:: Text to read ::
((

Despite its regional popularity, Hizbullah remains a largely
misunderstood phenomenon in the West where media demonology often
conflates Hizbullah with al-Qaeda and Nasrallah with Usama bin Laden.
Few in Europe or the US have heard Nasrallah's voice. This may largely
be due to the fact that all his speeches are delivered in Arabic. It is
to introduce the Anglophone world to this important voice that Nicholas
Noe has collected Nasrallah's speeches and interviews spanning two
decades in
Voice of Hezbollah: The Statements of Sayyed Hassan Nasrallah.
With a competent translation by Ellen Khouri, the interviews and
speeches elaborate on key events in Lebanon's recent history.
Nasrallah's pronouncements are invariably thoughtful, nuanced and
carefully worded, eloquence rarely giving way to rhetoric. At times
fiery, they remain grounded in fact, and adversaries often ignore his
promises at their own peril. The book reveals a methodical mind
explicating on historical events and developments with an impressive
attention to detail. The significance of some of the events may have
diminished, however the chronologically ordered interviews offer useful
insights into the strategic shifts in the movement's outlook and the
intellectual evolution of its leader.

))

:: Material ::
((

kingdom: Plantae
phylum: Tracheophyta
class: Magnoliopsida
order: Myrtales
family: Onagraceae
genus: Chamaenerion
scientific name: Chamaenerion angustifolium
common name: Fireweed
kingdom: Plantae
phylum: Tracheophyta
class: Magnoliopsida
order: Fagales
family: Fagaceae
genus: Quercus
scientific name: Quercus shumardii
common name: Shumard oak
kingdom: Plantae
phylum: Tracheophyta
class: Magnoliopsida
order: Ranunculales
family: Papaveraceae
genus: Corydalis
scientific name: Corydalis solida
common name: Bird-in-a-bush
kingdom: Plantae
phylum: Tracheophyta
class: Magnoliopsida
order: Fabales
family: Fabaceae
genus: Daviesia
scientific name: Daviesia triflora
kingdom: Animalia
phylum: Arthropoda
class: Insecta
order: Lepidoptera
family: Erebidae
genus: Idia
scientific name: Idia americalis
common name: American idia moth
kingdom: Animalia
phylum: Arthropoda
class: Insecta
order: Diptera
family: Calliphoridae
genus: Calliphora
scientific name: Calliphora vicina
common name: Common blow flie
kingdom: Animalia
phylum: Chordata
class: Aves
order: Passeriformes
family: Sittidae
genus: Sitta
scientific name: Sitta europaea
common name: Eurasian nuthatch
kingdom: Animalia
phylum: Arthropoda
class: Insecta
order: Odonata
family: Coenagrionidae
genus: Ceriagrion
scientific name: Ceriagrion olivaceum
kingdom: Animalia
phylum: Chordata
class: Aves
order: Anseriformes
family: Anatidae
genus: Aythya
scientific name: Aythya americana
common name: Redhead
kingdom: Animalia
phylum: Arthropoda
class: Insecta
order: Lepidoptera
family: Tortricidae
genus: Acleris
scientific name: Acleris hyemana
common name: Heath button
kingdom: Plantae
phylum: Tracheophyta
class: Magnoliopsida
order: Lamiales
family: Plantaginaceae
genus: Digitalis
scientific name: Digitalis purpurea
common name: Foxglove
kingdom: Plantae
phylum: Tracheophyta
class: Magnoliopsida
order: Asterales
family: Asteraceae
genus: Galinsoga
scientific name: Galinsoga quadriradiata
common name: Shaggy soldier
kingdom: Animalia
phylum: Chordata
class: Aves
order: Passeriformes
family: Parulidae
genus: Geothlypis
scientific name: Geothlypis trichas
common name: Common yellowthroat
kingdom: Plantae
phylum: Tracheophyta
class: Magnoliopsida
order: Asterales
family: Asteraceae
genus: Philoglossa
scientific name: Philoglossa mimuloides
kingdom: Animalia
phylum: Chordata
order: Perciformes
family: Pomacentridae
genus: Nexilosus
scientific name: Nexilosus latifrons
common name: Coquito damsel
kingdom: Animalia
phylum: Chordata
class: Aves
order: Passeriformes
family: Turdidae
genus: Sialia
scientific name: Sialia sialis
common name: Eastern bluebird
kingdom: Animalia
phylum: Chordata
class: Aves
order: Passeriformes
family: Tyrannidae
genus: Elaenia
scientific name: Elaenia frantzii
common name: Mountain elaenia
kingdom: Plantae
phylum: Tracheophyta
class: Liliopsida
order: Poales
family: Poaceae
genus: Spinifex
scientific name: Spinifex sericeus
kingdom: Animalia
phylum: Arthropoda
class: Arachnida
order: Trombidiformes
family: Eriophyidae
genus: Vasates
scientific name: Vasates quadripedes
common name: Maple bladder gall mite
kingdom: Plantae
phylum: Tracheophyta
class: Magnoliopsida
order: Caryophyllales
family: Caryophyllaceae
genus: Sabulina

))

:: Set tasks ::
(a) Decide whether each statement agrees with the passage on Hizbullah, answering yes or no and quoting the words that settle it: (i) Nasrallah delivers his speeches in English. (ii) Ellen Khouri translated the collection. (iii) The interviews in the book are arranged in chronological order.
(b) Using the passage on Hizbullah, answer each question on its own line:
(i) With whom does Western media often conflate Nasrallah?
(ii) Who collected Nasrallah's speeches and interviews?
(iii) How long a period do the collected speeches and interviews span?
The material above stands apart from the passage on Hizbullah.

:: The replies ::
(a)
(i) No: "all his speeches are delivered in Arabic"
(ii) Yes: "With a competent translation by Ellen Khouri"
(iii) Yes: "the chronologically ordered interviews"

(b)
(i) Usama bin Laden
(ii) Nicholas Noe
(iii) Two decades